The morning broke glorious.
We did not let the mist hugging the campus deter, and were in the Jeep and at the trailhead by 8.
The day before, we had all attended the dedication of a granite bench at the school of my son-that’s-gone. His friends that commissioned it were there, along with many of his former teachers, coaches, and some families that knew him well.
It’s hard to imagine a less likely material than granite to represent the man that my son had started to become. Granite is rigid, unyielding, hard and cold.
My child was none of these things.
And yet – it was perfect.
I recently listened to a broadcast about Michelangelo’s David. I never knew that two other sculptors had rejected the enormous block of white marble from which the statue was hewn, citing its “imperfections,” before it was offered to Michelangelo. In fact, the marble had languished in a courtyard nearly as long as the young artist had been alive.
Until.
It is said that Michelangelo was so focused on his creative task that he slept in his boots and carved in the rain.
The life that he coaxed out of that uncompromising stone is a marvel.
Imperfections indeed!
I’d like to think that in some small way, my son’s bench, situated in a well-traveled corner of campus, a spot he used to love, will be a coaxer of life, as well.
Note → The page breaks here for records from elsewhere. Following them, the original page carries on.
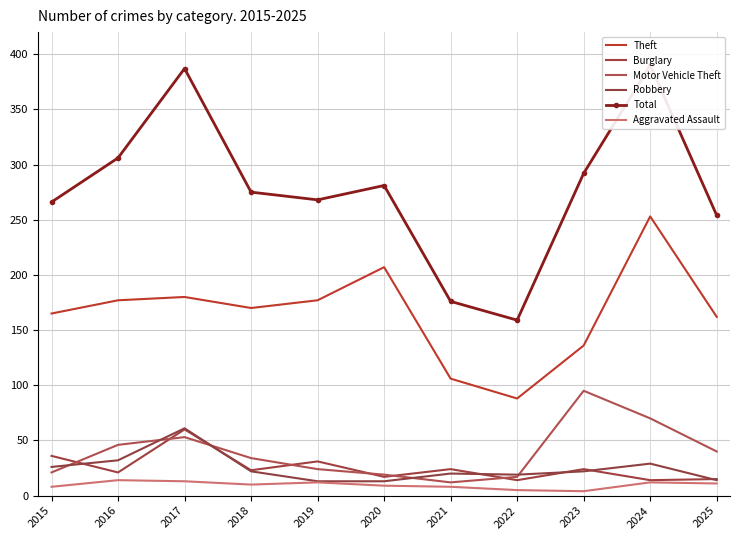

True or false: Motor Vehicle Theft has more than 0 interior local peaks.

True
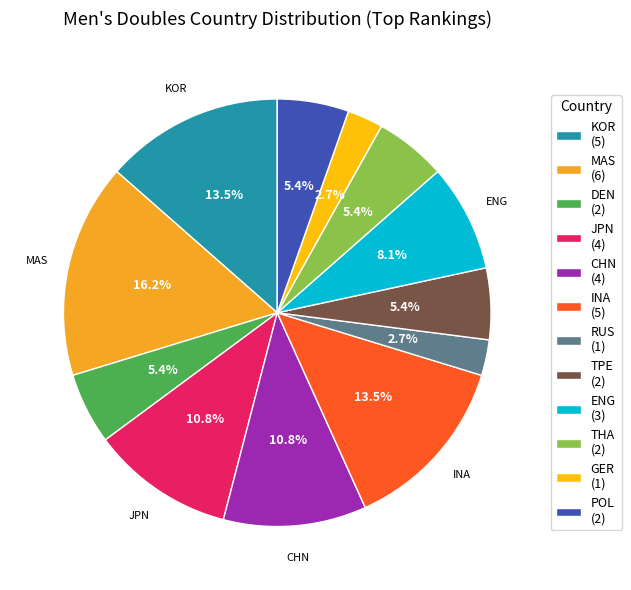

Approximately how many times larger is the value at MAS compared to KOR?

1.2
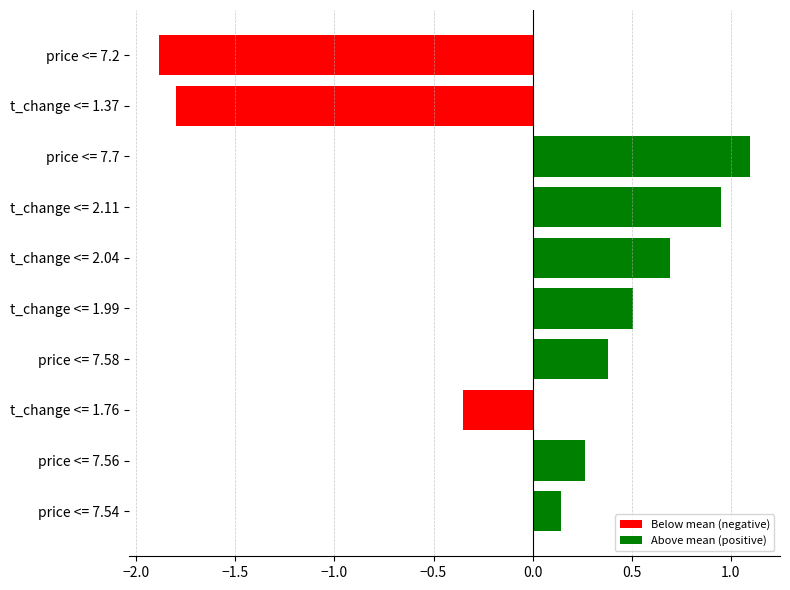

At which label is the value closest to 0?

price <= 7.54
Friends will gather, sit, linger, laugh.
Some may remember.
Life is short.
Though imperfections lie deep within our core, if we let the Master’s hand pluck and polish, we, too, can reflect His creative grace.
Climbing Cardigan that morning, the three of us were quiet, thinking of the day before.
While I am wont to blame the bench dedication for my brother’s get-up, the truth is he had not planned on staying with me overnight and was forced to improvise his hiking attire from what was in my apartment. The Princess found him some pants and off we went.
I’m grateful we didn’t have any Lederhosen lying around.
When I looked closer, trying not to laugh, I saw that the shorts bore the number of my son. His life sticks to everything, everywhere, until it is difficult to grieve him too hard, for where I am, there he always is.
His imperfections may have killed him.
But in many ways, they may have saved me, saved his diminished family. We are starting to come out the other side of this weight of grief, a nano at a time, and the Master is there, ever there, holding us up and spurring us on.
He is dependable, His love so unyielding, that He will not allow the imperfections in us to ultimately destroy.
But we have to yield.
Every day we carve with Him this bulk of life, never knowing when we will reach the edge of the stone. Perhaps someday, a David may appear, surprising and rugged, a beautiful wonder.
If pieces of flawed granite and marble can be transfigured into objects of beauty by chisel and blade in the hands of a mortal, imagine what life the Master can draw out of us.
He is the Michelangelo of the universe.
“For we are God’s masterpiece, created in Christ Jesus to do good works, which God prepared in advance for us to do” (Ephesians 2:10).